WHAT IS EXPECTED:
Whenever a line of the data below holds the string "addressed", copy that line.

LISTED ENTRIES:

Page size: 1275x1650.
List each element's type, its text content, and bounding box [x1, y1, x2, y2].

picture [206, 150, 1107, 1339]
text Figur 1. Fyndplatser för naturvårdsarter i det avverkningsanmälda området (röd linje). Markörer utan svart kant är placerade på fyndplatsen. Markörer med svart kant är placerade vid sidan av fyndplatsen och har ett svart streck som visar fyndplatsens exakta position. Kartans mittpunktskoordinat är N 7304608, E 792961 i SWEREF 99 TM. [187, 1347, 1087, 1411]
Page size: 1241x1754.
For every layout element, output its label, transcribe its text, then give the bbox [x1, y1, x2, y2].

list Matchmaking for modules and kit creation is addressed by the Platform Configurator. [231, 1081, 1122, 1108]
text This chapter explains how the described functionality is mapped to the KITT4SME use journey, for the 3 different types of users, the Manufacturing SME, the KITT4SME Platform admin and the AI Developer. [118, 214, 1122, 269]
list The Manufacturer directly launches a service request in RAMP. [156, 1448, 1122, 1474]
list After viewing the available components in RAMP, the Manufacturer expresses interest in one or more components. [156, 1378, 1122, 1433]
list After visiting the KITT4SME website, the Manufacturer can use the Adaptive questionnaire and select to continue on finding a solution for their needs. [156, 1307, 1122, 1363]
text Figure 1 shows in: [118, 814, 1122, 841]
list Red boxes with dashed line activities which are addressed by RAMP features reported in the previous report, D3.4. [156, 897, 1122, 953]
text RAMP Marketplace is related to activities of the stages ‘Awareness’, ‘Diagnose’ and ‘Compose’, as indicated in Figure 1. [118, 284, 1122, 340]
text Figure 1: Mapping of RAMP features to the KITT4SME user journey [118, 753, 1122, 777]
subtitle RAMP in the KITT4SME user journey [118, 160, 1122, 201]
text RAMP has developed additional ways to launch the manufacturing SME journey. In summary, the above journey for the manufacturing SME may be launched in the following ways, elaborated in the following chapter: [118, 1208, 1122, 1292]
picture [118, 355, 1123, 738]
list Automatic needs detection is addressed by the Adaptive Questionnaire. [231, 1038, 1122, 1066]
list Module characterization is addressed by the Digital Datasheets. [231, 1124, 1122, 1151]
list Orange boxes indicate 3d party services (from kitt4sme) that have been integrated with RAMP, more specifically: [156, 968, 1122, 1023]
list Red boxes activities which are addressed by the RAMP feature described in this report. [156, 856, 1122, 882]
==
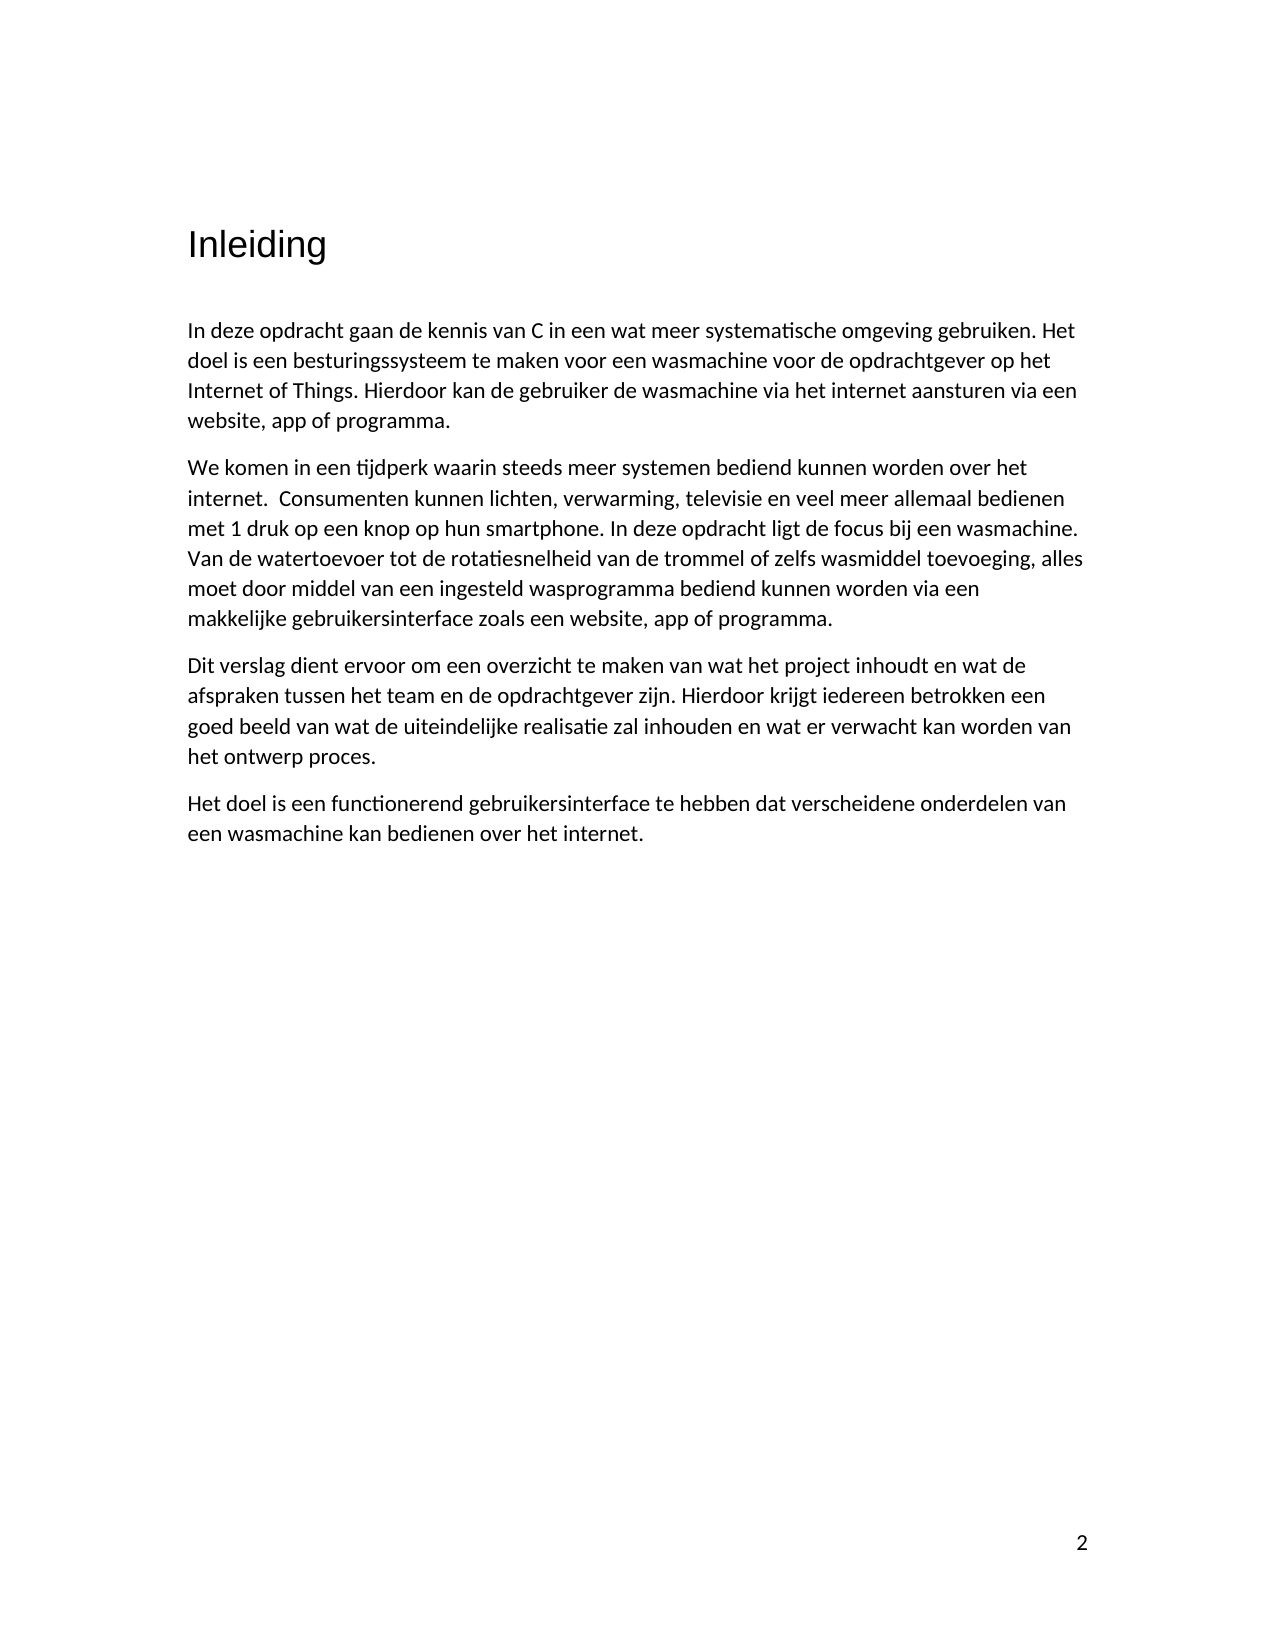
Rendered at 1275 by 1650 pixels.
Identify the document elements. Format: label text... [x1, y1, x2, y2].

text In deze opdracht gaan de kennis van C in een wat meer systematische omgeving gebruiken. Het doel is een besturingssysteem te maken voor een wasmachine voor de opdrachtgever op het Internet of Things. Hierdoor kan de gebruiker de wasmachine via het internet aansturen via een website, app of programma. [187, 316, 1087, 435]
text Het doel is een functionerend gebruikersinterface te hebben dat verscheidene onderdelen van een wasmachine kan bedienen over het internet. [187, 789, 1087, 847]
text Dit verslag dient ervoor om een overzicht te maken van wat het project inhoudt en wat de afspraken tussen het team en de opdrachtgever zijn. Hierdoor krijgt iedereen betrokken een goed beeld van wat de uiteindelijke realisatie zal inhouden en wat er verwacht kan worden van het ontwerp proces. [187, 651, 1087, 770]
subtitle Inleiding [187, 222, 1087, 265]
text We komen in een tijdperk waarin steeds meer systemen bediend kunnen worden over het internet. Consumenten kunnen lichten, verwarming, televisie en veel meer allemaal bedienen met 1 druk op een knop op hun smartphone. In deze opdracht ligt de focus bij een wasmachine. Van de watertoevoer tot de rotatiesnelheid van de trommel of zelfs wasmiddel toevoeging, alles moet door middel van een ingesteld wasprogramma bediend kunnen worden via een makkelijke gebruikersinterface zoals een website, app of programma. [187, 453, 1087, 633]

RESPONSE TO THIS TASK:
list Matchmaking for modules and kit creation is addressed by the Platform Configurator. [231, 1081, 1122, 1108]
list Red boxes with dashed line activities which are addressed by RAMP features reported in the previous report, D3.4. [156, 897, 1122, 953]
list Automatic needs detection is addressed by the Adaptive Questionnaire. [231, 1038, 1122, 1066]
list Module characterization is addressed by the Digital Datasheets. [231, 1124, 1122, 1151]
list Red boxes activities which are addressed by the RAMP feature described in this report. [156, 856, 1122, 882]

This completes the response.